As you have seen, when you use a public key infrastructure (PKI), a lot of data is created and it's important to be able to restore it later in the event of a problem if you don't want to regenerate all the certificates manually.

2. Backup your CA

2.1. Create a shared folder to store your CA backup

To begin, on another server (not the authority one) or on a trusted computer that is a member of your Active Directory domain, create a "BackupCA" folder at the root of the "C" partition (for example).

Right-click "Properties" on this folder and go to the "Sharing" tab.
Then, click on the "Share" button.

As you can see, by default, the administrator already has read and write permissions to this folder.
In our case, we will save the data of our certificate authority by being logged in as the administrator of the domain.
So, we just click on Share.

Your file is shared.

The network path of this shared folder appears.

In the "Security" tab, also give "Full Control" permission on this folder for the user you will be logged in with when backing up your CA.
In our case, this is the Domain Administrator account, so the permissions are already configured.

2.2. Initiate CA backup

To back up your certification authority, just use the "Certification Authority" console.
In this console, right-click on the name of your CA and click : All Tasks -> Back up CA.

The Certification Authority Backup Wizard appears.

In the "Items to Back Up" step, check the boxes :

• Private key and CA certificate : to back up your CA certificate, public key, and private key.
• Certificate database and certificate database log : to save issued certificates, revoked certificates, revocation lists (CRL and CRL delta), ...

Then, specify the network path of the previously shared folder.
Note that this folder should be empty for now.

Specify a password to protect the private key that will be exported with your CA certificate.

Click "Finish" to start backing up your CA.

In the folder specified in the CA backup wizard, you will find :

• a "DataBase" folder containing the database of your certification authority
• a "[CA name].p12" file which corresponds to the certificate and private key of your certification authority

In the "DataBase" folder, you will find several files :

• certbkxp.dat
• edb00001.txt
• [CA name].edb

If you open the exported "[CA name].p12" file, you will see that it's your CA certificate.

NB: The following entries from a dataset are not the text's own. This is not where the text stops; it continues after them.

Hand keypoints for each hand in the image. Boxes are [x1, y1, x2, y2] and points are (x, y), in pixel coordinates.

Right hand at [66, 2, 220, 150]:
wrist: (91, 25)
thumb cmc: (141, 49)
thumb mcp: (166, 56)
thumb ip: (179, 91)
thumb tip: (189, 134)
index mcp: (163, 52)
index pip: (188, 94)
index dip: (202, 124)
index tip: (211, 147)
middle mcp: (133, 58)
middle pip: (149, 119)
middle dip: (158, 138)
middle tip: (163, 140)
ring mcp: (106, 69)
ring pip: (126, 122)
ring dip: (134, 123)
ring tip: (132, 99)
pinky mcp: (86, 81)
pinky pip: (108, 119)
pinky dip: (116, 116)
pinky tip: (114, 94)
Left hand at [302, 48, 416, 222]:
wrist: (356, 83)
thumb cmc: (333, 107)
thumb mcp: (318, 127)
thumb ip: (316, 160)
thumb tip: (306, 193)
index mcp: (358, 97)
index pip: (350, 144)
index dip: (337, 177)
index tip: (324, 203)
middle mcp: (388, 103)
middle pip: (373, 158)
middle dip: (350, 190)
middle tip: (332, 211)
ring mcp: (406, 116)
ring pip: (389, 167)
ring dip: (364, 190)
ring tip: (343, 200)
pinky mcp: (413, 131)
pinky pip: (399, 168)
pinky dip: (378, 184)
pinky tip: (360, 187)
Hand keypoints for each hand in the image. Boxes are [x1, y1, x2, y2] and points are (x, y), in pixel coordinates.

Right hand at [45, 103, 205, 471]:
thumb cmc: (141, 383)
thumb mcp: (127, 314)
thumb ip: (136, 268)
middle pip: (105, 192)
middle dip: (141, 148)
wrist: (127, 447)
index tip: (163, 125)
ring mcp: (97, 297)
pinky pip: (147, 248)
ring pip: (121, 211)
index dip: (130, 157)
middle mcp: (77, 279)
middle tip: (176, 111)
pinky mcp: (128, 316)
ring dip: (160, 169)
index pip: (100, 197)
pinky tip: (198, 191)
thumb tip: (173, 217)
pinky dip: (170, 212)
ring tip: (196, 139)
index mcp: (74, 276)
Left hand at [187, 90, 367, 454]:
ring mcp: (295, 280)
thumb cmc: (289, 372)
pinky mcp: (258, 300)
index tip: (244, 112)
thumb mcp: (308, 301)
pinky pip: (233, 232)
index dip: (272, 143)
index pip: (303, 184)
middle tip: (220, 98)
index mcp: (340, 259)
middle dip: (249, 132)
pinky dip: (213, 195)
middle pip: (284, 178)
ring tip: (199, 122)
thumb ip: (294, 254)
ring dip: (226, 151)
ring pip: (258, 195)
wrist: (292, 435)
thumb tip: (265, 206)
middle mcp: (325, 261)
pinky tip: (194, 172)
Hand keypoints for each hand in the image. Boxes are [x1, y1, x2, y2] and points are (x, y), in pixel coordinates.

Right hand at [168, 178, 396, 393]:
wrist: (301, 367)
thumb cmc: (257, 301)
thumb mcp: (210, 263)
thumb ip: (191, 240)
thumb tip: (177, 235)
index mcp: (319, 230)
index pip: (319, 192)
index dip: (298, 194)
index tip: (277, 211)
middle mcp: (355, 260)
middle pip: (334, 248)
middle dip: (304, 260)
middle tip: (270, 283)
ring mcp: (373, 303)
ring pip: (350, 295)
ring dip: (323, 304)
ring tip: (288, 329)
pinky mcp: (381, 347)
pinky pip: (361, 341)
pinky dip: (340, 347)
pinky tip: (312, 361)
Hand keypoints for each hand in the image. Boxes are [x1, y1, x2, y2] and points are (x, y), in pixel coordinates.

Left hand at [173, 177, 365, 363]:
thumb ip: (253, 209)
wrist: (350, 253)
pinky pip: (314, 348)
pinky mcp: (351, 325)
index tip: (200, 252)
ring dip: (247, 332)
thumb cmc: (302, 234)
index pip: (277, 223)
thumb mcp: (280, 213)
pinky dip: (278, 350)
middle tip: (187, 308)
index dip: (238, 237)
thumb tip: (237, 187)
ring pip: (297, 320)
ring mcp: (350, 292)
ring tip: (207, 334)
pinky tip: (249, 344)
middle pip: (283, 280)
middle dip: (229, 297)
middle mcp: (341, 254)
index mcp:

If you double click on this certificate, you will see that it also contains the associated private key.

If you go to the "Details" tab and select the "Public key" field, you will see that this is also present.
The "public key/private key" pair will therefore be retained.
This will allow certificates to be signed the same way after your CA is restored and this will also allow clients to continue to verify your certificate signatures with the same public key as before.

If you used a "CAPolicy.inf" configuration file for the initial configuration of your certification authority, don't forget to retrieve it in the "C:\Windows" folder of the latter.

Copy this file into the "BackupCA" folder created earlier to have it handy when you want to restore your certification authority.